Algernon Islay de Courcy Lyons

Algernon Islay de Courcy Lyons

Algernon Islay de Courcy Lyons (1922–1993) was a notable Welsh photographer, novelist and linguist.

Born in Langland, Glamorgan, Wales on 7 March 1922, the son of Captain John Algernon de Courcy Lyons, M.C. and Doris Ada Campbell Young. In his lifetime, he was normally just called Islay (pronounced eye-la). (Source unspecified: Lyons was educated at Bradfield College, Berkshire and Grenoble University. He was at Grenoble when World War II broke out. He made a daring escape over the Pyrenees, was caught and imprisoned in Spain from where he manage to escape and work his way back to England where he joined up and served in the Royal Air Force for the rest of the war. He served first in North Africa and then he was sent to the Far East to learn Japanese in 3 months. He did this with amongst others, Richard Mason, who was a lifelong friend and cousin by marriage. Lyons is portrayed by the character 'Peter' in Mason's book 'The Wind Cannot Read'.)

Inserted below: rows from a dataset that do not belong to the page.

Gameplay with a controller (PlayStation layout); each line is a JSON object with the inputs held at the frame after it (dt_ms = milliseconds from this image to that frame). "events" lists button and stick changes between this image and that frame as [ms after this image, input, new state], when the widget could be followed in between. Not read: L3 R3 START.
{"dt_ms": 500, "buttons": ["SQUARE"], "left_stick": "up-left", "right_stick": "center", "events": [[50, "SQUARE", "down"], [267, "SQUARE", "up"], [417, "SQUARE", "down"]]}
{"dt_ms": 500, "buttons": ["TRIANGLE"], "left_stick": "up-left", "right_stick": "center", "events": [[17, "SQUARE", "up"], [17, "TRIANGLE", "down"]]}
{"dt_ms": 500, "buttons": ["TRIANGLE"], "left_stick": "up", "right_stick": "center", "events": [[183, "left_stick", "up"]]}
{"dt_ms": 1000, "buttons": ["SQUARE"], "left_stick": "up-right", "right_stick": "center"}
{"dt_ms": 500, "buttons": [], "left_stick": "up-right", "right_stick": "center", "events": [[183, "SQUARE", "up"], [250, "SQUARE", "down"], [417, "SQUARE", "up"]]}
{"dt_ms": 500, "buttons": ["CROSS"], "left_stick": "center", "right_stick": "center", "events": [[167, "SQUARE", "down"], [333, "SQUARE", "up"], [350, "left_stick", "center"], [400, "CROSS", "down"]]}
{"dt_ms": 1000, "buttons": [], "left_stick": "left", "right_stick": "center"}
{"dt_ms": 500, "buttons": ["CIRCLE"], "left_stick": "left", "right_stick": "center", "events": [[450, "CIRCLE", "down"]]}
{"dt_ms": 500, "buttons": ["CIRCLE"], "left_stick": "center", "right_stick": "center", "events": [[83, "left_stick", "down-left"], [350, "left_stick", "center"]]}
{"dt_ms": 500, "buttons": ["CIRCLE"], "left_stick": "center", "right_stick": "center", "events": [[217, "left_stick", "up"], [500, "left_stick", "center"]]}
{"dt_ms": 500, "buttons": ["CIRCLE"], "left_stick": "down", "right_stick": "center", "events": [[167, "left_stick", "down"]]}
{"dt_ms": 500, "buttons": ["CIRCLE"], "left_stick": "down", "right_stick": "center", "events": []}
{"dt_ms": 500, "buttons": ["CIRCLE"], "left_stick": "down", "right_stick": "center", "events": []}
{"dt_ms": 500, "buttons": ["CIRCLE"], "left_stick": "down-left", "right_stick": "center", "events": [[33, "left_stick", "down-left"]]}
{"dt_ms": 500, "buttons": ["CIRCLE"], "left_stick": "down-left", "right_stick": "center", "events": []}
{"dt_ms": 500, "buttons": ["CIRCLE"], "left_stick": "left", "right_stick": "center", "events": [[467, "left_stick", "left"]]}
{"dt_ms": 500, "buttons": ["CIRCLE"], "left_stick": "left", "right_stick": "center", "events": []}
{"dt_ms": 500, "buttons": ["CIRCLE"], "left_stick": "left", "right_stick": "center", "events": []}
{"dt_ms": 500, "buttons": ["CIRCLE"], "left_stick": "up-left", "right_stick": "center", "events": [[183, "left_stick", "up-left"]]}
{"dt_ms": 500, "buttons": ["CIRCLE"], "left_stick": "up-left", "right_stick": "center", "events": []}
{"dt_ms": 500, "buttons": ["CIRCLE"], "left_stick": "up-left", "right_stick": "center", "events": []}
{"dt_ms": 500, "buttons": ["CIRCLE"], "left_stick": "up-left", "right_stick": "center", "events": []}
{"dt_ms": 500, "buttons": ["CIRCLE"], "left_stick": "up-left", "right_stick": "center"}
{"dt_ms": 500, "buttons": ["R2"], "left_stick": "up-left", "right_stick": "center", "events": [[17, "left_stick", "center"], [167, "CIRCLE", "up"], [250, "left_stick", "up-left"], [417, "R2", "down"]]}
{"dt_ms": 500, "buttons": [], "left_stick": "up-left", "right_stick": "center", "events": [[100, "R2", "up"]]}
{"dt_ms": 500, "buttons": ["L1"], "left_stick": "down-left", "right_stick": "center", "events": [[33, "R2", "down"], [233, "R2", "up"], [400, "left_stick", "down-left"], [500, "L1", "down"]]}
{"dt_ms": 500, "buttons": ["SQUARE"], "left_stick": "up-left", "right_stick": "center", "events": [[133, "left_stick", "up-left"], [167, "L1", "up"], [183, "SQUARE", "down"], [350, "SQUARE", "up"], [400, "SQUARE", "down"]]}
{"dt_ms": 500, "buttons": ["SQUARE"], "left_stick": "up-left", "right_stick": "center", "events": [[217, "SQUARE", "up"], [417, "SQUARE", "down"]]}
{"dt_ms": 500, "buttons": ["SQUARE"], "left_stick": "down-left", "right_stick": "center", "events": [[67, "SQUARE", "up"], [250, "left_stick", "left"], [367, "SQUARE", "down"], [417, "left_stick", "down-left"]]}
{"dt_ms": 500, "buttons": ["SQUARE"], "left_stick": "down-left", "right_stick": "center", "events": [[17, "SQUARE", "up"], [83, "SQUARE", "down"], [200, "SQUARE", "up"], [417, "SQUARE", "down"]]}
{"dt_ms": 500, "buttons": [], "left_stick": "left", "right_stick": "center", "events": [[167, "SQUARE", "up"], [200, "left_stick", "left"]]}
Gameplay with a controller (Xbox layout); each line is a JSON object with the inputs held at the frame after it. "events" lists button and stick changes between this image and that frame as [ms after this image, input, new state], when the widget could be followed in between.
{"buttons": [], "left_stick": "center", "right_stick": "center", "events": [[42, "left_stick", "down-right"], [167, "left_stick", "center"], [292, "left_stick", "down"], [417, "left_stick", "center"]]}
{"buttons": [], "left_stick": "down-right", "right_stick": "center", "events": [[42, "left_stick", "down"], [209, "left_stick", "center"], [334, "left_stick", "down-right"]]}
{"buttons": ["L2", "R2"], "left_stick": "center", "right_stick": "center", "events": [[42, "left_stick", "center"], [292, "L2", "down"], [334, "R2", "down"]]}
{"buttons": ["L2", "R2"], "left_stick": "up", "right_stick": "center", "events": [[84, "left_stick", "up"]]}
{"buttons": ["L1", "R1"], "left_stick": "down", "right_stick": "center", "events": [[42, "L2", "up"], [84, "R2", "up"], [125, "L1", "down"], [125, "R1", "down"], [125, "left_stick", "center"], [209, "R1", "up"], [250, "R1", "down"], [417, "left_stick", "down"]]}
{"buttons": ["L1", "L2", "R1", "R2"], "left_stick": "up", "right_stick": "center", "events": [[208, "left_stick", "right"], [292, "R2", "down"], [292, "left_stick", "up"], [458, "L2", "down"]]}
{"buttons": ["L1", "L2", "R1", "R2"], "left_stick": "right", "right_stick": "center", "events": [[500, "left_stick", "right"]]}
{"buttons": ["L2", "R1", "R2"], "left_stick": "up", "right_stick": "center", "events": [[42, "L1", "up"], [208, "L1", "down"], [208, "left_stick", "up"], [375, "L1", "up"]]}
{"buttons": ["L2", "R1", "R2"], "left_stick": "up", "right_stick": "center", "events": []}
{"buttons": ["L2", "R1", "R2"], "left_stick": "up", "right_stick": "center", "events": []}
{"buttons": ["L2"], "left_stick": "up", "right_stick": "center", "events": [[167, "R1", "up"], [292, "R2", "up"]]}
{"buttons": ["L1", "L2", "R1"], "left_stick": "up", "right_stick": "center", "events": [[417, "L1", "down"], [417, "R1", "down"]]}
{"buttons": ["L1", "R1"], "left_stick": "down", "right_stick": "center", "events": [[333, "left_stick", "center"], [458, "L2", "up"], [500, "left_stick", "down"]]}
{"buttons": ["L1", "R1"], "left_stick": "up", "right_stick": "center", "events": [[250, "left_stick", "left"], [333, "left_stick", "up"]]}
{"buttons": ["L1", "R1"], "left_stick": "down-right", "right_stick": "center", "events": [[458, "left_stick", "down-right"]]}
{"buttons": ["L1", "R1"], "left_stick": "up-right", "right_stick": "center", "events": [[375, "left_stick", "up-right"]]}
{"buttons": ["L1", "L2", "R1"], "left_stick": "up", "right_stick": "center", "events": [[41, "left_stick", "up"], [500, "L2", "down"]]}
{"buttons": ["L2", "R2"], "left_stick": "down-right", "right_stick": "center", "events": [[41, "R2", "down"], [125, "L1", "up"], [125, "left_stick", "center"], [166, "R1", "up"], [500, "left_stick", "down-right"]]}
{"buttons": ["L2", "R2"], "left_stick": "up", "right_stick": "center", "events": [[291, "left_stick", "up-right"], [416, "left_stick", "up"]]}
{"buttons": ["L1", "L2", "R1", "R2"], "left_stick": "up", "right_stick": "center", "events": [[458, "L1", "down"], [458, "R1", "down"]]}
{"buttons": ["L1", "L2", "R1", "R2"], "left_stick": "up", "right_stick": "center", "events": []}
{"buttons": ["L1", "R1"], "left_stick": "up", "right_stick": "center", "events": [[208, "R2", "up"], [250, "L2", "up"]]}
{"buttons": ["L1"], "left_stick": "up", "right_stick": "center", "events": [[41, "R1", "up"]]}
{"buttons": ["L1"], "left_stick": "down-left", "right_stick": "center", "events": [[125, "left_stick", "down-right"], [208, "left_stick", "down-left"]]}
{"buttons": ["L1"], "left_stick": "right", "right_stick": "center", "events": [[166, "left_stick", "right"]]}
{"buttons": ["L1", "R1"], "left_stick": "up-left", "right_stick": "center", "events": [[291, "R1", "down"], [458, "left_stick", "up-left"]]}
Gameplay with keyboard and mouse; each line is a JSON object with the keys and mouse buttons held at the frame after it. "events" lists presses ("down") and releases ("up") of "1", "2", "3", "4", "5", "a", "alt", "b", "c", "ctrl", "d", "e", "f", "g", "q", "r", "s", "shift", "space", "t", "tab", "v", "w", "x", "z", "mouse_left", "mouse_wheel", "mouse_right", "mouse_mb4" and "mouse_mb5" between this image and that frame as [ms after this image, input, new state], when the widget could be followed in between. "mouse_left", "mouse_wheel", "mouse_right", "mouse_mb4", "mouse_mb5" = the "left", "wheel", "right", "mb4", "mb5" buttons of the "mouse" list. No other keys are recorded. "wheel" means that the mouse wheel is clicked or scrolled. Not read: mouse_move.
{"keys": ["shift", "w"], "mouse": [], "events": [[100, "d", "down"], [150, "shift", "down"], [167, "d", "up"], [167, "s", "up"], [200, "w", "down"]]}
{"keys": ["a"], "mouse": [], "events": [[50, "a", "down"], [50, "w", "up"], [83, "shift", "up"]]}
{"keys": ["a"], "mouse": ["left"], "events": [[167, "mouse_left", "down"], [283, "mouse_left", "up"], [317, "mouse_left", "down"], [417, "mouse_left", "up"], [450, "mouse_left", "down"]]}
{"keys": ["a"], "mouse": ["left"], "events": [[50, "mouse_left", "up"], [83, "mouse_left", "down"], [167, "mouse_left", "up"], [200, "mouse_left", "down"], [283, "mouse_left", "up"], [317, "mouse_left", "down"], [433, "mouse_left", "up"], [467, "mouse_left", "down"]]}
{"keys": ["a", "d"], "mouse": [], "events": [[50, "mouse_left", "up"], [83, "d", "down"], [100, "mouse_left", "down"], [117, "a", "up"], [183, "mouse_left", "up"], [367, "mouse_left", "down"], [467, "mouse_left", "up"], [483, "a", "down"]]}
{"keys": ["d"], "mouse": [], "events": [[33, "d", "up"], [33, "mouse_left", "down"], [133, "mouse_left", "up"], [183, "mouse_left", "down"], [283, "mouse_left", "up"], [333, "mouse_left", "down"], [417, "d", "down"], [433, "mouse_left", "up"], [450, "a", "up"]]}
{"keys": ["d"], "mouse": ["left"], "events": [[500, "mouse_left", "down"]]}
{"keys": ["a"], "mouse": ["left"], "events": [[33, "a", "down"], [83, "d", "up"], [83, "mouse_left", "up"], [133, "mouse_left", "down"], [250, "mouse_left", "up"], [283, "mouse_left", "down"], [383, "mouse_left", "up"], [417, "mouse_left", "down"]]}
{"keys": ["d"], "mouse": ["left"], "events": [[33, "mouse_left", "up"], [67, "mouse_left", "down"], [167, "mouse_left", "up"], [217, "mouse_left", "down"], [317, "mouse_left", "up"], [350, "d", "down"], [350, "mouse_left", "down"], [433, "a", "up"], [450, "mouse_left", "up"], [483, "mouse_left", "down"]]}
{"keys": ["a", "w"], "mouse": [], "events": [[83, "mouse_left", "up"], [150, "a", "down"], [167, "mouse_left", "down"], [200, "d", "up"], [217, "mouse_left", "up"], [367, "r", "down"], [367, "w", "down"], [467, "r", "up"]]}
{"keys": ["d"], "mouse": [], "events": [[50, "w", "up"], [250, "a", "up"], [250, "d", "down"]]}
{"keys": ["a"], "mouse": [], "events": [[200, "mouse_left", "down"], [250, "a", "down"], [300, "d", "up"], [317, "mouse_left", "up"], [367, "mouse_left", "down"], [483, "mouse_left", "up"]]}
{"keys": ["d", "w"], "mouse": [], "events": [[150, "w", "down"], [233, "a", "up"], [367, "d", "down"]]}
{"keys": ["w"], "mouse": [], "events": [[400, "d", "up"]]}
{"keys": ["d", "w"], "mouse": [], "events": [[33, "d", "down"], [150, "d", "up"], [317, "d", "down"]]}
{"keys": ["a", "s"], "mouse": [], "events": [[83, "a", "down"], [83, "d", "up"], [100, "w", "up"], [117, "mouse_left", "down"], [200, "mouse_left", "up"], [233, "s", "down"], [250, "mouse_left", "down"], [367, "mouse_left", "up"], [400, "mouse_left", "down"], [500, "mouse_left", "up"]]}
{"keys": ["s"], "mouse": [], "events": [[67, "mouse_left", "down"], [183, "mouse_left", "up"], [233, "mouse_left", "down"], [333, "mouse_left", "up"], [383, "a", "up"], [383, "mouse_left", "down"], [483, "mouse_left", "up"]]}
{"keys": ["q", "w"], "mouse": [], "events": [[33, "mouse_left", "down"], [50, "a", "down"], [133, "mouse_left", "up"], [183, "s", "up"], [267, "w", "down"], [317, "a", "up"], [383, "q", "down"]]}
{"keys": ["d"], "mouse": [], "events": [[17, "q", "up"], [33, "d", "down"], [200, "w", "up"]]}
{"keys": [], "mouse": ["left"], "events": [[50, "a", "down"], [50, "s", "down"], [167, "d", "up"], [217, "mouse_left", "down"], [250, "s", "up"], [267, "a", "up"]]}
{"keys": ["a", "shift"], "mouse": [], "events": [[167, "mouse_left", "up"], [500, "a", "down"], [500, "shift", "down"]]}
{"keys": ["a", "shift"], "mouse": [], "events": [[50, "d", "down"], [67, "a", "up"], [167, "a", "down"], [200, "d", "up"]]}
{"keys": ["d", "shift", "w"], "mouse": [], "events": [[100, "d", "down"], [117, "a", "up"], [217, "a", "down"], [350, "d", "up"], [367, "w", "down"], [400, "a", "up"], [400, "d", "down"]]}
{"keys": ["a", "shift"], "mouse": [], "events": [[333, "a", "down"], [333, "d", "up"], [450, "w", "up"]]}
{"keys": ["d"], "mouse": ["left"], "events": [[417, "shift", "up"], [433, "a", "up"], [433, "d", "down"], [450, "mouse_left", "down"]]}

The photographs of Lyons illustrate the works of several twentieth century literary figures, including Bryher and Graham Greene.

Lyons had been the last lover of the film-maker, Kenneth Macpherson, both of them living in the ‘Villa Tuoro’ on Capri. Norman Douglas was their constant companion, there, during the last years of Douglas’s life. Both Macpherson and Lyons were at Norman Douglas’s bedside when he died.[1]

Lyons was a close friend of photographer, Canadian, Roloff Beny.

Lyons died on 17 November 1993, in Chiang-Mai, Thailand.

Part of Lyons’s inheritance to his adopted Thai son, Manop Charoensuk, was a large quantity of photos, books, and letters relating to the life of Baron Jacques d'Adelswärd-Fersen, the novelist and poet, on the island of Capri. It is believed that Fersen bequeathed the inheritance to Norman Douglas, the Scottish writer, who, in turn, had bequeathed it to Kenneth Macpherson. On Macpherson’s death, Lyons inherited the estate. Charoensuk sold it to an American millionaire. In 2002, the complete collection was offered by Sotheby’s in London to the American antiquarian David Deiss, but it was eventually bought by an unknown British dealer.[2] It is probable, although unconfirmed, that most, if not all, of this inheritance, is what the Beinecke acquired in 2008 and now forms part of the 'Norman Douglas Collection (2008 Addition)'.(See reference 5 below).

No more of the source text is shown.